We have completed an audit of the fugitive task forces within the FBI's Safe Streets initiative. Total operating costs, during FY 1995 (latest available data), were $112.5 million or 5.3 percent of the total FY 1995 FBI budget.


The overall purpose of this audit was to determine areas where the Bureau could improve the management of its Safe Streets fugitive task forces in terms of efficiency and effectiveness. Specifically, our objectives were to:

(1) Review the criteria and process used by the FBI for establishing and managing fugitive task forces, including methods used to avoid duplicating existing law enforcement activities;

(2) Determine the FBI's methods of evaluating the success and effectiveness of individual task forces; and

(3) Determine the adequacy of supporting documentation for non-personnel task force expenses, such as rental of vehicles and pagers, and state/local officer overtime payments.


We performed the audit work in accordance with generally accepted government auditing standards, and accordingly, included such tests of the records and procedures as we considered necessary.

The audit scope included the operations and management of Safe Streets task forces that were actively pursuing violent state and local fugitives. It covered the period from the beginning of the initiative in January 1992 through FY 1996, but concentrated on FYs 1995 and 1996.

We selected and reviewed 20 task forces [A listing of these sites appears at Appendix IV.] that target, in whole or in part, individuals wanted for violent crimes. These locations were selected based on FBI management concerns, as well as task forces' size and make up. The reviews consisted of evaluating task force MOUs, crime studies, security clearances, deputations, and expenditures for overtime and expenses.

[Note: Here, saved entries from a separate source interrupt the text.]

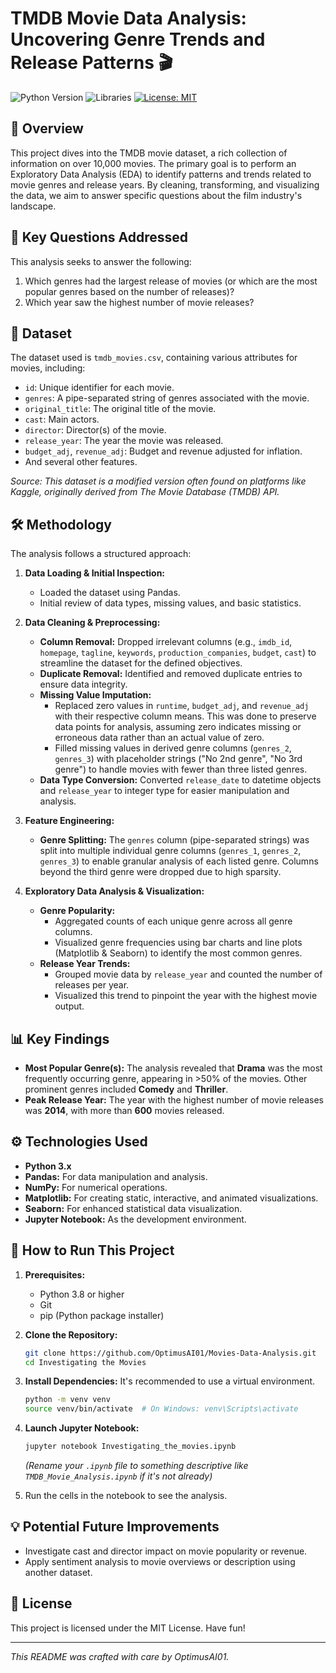 # TMDB Movie Data Analysis: Uncovering Genre Trends and Release Patterns 🎬

![Python Version](https://img.shields.io/badge/python-3.8%2B-blue.svg) ![Libraries](https://img.shields.io/badge/libraries-pandas%2C%20numpy%2C%20matplotlib%2C%20seaborn-orange.svg) [![License: MIT](https://img.shields.io/badge/License-MIT-yellow.svg)](https://opensource.org/licenses/MIT)

## 🌟 Overview

This project dives into the TMDB movie dataset, a rich collection of information on over 10,000 movies. The primary goal is to perform an Exploratory Data Analysis (EDA) to identify patterns and trends related to movie genres and release years. By cleaning, transforming, and visualizing the data, we aim to answer specific questions about the film industry's landscape.

## 🎯 Key Questions Addressed

This analysis seeks to answer the following:

1.  Which genres had the largest release of movies (or which are the most popular genres based on the number of releases)?
2.  Which year saw the highest number of movie releases?

## 💾 Dataset

The dataset used is `tmdb_movies.csv`, containing various attributes for movies, including:
*   `id`: Unique identifier for each movie.
*   `genres`: A pipe-separated string of genres associated with the movie.
*   `original_title`: The original title of the movie.
*   `cast`: Main actors.
*   `director`: Director(s) of the movie.
*   `release_year`: The year the movie was released.
*   `budget_adj`, `revenue_adj`: Budget and revenue adjusted for inflation.
*   And several other features.

*Source: This dataset is a modified version often found on platforms like Kaggle, originally derived from The Movie Database (TMDB) API.*

## 🛠️ Methodology

The analysis follows a structured approach:

1.  **Data Loading & Initial Inspection:**
    *   Loaded the dataset using Pandas.
    *   Initial review of data types, missing values, and basic statistics.

2.  **Data Cleaning & Preprocessing:**
    *   **Column Removal:** Dropped irrelevant columns (e.g., `imdb_id`, `homepage`, `tagline`, `keywords`, `production_companies`, `budget`, `cast`) to streamline the dataset for the defined objectives.
    *   **Duplicate Removal:** Identified and removed duplicate entries to ensure data integrity.
    *   **Missing Value Imputation:**
        *   Replaced zero values in `runtime`, `budget_adj`, and `revenue_adj` with their respective column means. This was done to preserve data points for analysis, assuming zero indicates missing or erroneous data rather than an actual value of zero.
        *   Filled missing values in derived genre columns (`genres_2`, `genres_3`) with placeholder strings ("No 2nd genre", "No 3rd genre") to handle movies with fewer than three listed genres.
    *   **Data Type Conversion:** Converted `release_date` to datetime objects and `release_year` to integer type for easier manipulation and analysis.

3.  **Feature Engineering:**
    *   **Genre Splitting:** The `genres` column (pipe-separated strings) was split into multiple individual genre columns (`genres_1`, `genres_2`, `genres_3`) to enable granular analysis of each listed genre. Columns beyond the third genre were dropped due to high sparsity.

4.  **Exploratory Data Analysis & Visualization:**
    *   **Genre Popularity:**
        *   Aggregated counts of each unique genre across all genre columns.
        *   Visualized genre frequencies using bar charts and line plots (Matplotlib & Seaborn) to identify the most common genres.
    *   **Release Year Trends:**
        *   Grouped movie data by `release_year` and counted the number of releases per year.
        *   Visualized this trend to pinpoint the year with the highest movie output.

## 📊 Key Findings

*   **Most Popular Genre(s):** The analysis revealed that **Drama** was the most frequently occurring genre, appearing in >50% of the movies. Other prominent genres included **Comedy** and **Thriller**.
*   **Peak Release Year:** The year with the highest number of movie releases was **2014**, with more than **600** movies released.

## ⚙️ Technologies Used

*   **Python 3.x**
*   **Pandas:** For data manipulation and analysis.
*   **NumPy:** For numerical operations.
*   **Matplotlib:** For creating static, interactive, and animated visualizations.
*   **Seaborn:** For enhanced statistical data visualization.
*   **Jupyter Notebook:** As the development environment.

## 🚀 How to Run This Project

1.  **Prerequisites:**
    *   Python 3.8 or higher
    *   Git
    *   pip (Python package installer)

2.  **Clone the Repository:**
    ```bash
    git clone https://github.com/OptimusAI01/Movies-Data-Analysis.git
    cd Investigating the Movies
    ```

3.  **Install Dependencies:**
    It's recommended to use a virtual environment.
    ```bash
    python -m venv venv
    source venv/bin/activate  # On Windows: venv\Scripts\activate
    ```

4.  **Launch Jupyter Notebook:**
    ```bash
    jupyter notebook Investigating_the_movies.ipynb
    ```
    *(Rename your `.ipynb` file to something descriptive like `TMDB_Movie_Analysis.ipynb` if it's not already)*

5.  Run the cells in the notebook to see the analysis.

## 💡 Potential Future Improvements

*   Investigate cast and director impact on movie popularity or revenue.
*   Apply sentiment analysis to movie overviews or description using another dataset.

## 📄 License

This project is licensed under the MIT License. Have fun!

---

_This README was crafted with care by OptimusAI01._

In addition, a judgmental sample of 933 official case files, 403 open and 530 closed cases, were reviewed. [A summary of the case file reviews is shown on Appendix III.] We concentrated on cases opened between January 1, 1996 and June 30, 1996.

We interviewed individuals connected to the initiative in Headquarters and field offices including personnel at the: FBI, USMS, Drug Enforcement Administration, Executive Office for United States Attorneys, Office of Justice Programs/Bureau of Justice Assistance, and state and local law enforcement agencies. In total, we interviewed 242 individuals.

Further, we obtained and analyzed the universe of outstanding warrants for individuals wanted for violent crimes registered in the NCIC system as of September 25, 1996. In our judgment, this data should correlate to the pool of cases to be worked by the task forces because the main reason a law enforcement agency would enter a warrant in the NCIC database parallel the factors comprising ideal task force cases. These include violence, possibility of flight, and inability of the local agency to apprehend the individual. Additionally, the fugitive task forces receive a printout each month of new warrants entered in the NCIC.

The NCIC data included 133,632 total records. However, 1,182 records were not included in our analysis because they originated outside of the United States or the county of origin could not be determined. Therefore, 132,450 records were included in our analysis. Using the originating agency identifier code of each active warrant record, we identified the county of the issuing agency.

The NCIC is the only comprehensive nationwide database of wanted persons available. The database is widely used and relied upon within the law enforcement community for many purposes, including the identification of wanted individuals. However, because data inputs and updates to the system are highly decentralized throughout the law enforcement community, the database may not represent the complete universe of violent crime warrants. To achieve the audit's objectives, we relied on computer-processed data contained in NCIC. We performed sufficient tests of the NCIC system to conclude the data were sufficiently reliable to be used in meeting our objectives.